* **EXERCISE INSTRUCTIONS**:
#1 Could you copy the Di2 battery thread below word for word, from "## MMsRepBike (Apr" up to and including "one or two."?
#2 Answer these questions from the Di2 battery thread below:
(a) How many miles did the first charge last before the battery died?
(b) Which gear does MMsRepBike say to put the bike in when setting the low limit screw?
(c) According to goodboyr, what does the Shimano manual ask for at the other limit?

* **PASSAGE SHOWN**:
# Shimano Ultegra DI2 controller battery die-ing too quickly...



## dirtiClydesdale (Jun 20, 2014)

I purchased a new bike about 45 days ago and this is the third time I had to recharge the Shimano controller.

The first time was a learning experience. The shop told me they charged it and they showed me that the battery was "Green" when they held the shifter. But, I had about 150-200 miles and then it died.

The second time was about 100 miles and the third time... I gave it a full charge but I went away from work for 2 weeks and then I rode it for 30 miles and the battery died again.

During the second and third time, I noticed that the battery indicator would go "non-blinking red" and then do a "green and red light". Is that a code of some sort?

Im trying to understand if Im performing the charge incorrectly? I am plugging it directly to my computer and letting the e-tube app charge it for overnight. Or should I just be going directly from an "iphone transformer" to the controller? Either way, after the first time, I checked the battery status after an over-night charge and the battery was green in the morning but it just quickly became red.


----------



## MMsRepBike (Apr 1, 2014)

Sounds to me like the rear limit screw on your rear mech is set wrong. More on that later.

As for the lights, it's what they do now.

Press and hold a shift button and first the battery indicator lights up. Green, blinking, red or blinking. You know that one. Second though pops up the synchro-shift indicator lights. Solid red/green for manual or one blink or two blinks for synchro one or two.

So you get the battery indicator followed by the synchro-shift indicator.

You change synchro-shift modes by double tapping the button, so don't ever double tap the button by accident now.

You are charging correctly, that part is pretty hard to mess up. What's going on is a parasitic drain.

Now, to limit screws.

Di2 limit screws are in no way the same as mechanical and should never be treated as such. We're going to focus on the low one here. I suspect yours in turned in too much. When this happens, the mech cannot go as far as it wants up the cassette and gets locked in trying to do so, draining your battery.

The correct way to set the limit screw is to put it into first gear (little ring and biggest cog) and back out the low limit screw, then tighten it until it barely touches the metal plate, then back it off about a half millimeter or so. *It cannot be touching.*

I suspect your limit screw is touching the limit plate, this causes the battery to drain very fast, exactly like you are experiencing.


----------



## goodboyr (Apr 19, 2006)

Interesting that the Shimano manual just asks for that limit to just touch. No mention of the 1 mm backoff you describe. The manual does ask for a one turn backoff at the other limit. 

Sent from my SM-G900W8 using Tapatalk


----------



## duriel (Oct 10, 2013)

Batteries can go bad or fail also, but it sounds like this limit screw is an 'issue'.


----------



## Migen21 (Oct 28, 2014)

If you just bought the bike, take it back to the shop. Let them check the derailleur setups. Otherwise, you may have a bad battery.


----------



## dirtiClydesdale (Jun 20, 2014)

Migen21 said:


> If you just bought the bike, take it back to the shop. Let them check the derailleur setups. Otherwise, you may have a bad battery.


I did that. So, Im without a bike for a bit. But I just wanted to understand from a ignorant (dont know how to fix chit myself) point of view and MMsRepBike explained it well!

* **INFORMATION GIVEN**:
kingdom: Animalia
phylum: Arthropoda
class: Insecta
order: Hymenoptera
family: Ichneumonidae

* * *

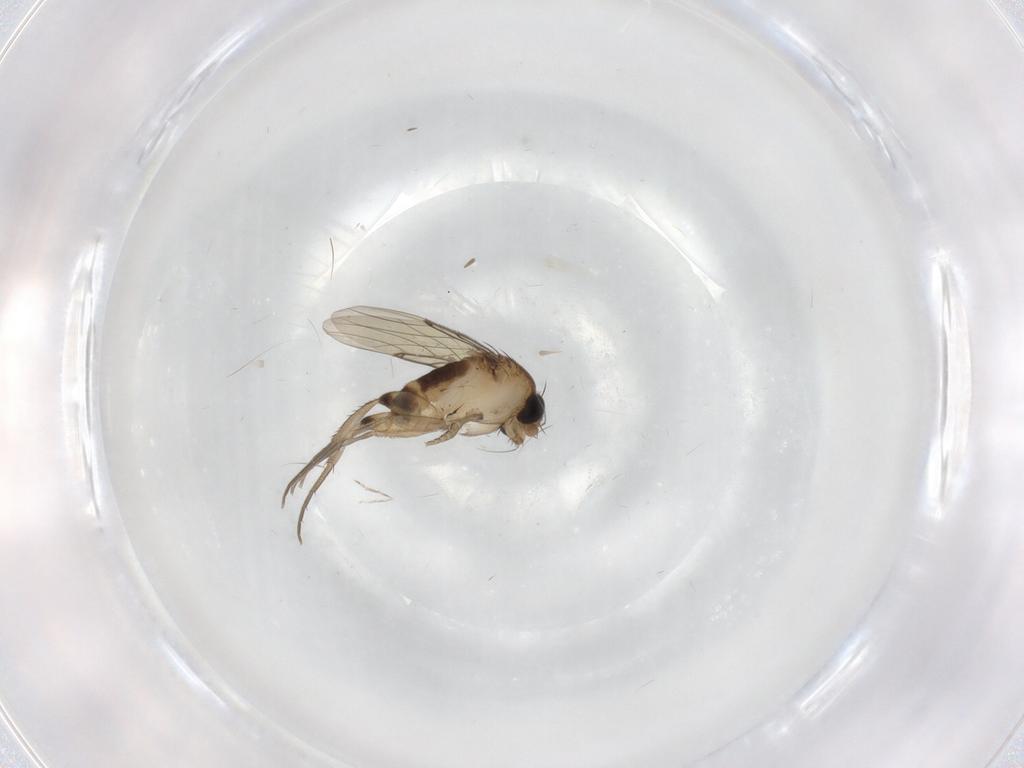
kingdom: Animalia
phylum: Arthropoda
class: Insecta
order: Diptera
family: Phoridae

* **THE REPLIES**:
#1
## MMsRepBike (Apr 1, 2014)

Sounds to me like the rear limit screw on your rear mech is set wrong. More on that later.

As for the lights, it's what they do now.

Press and hold a shift button and first the battery indicator lights up. Green, blinking, red or blinking. You know that one. Second though pops up the synchro-shift indicator lights. Solid red/green for manual or one blink or two blinks for synchro one or two.

#2
(a) About 150-200 miles.
(b) First gear: the little ring and the biggest cog.
(c) A one-turn backoff.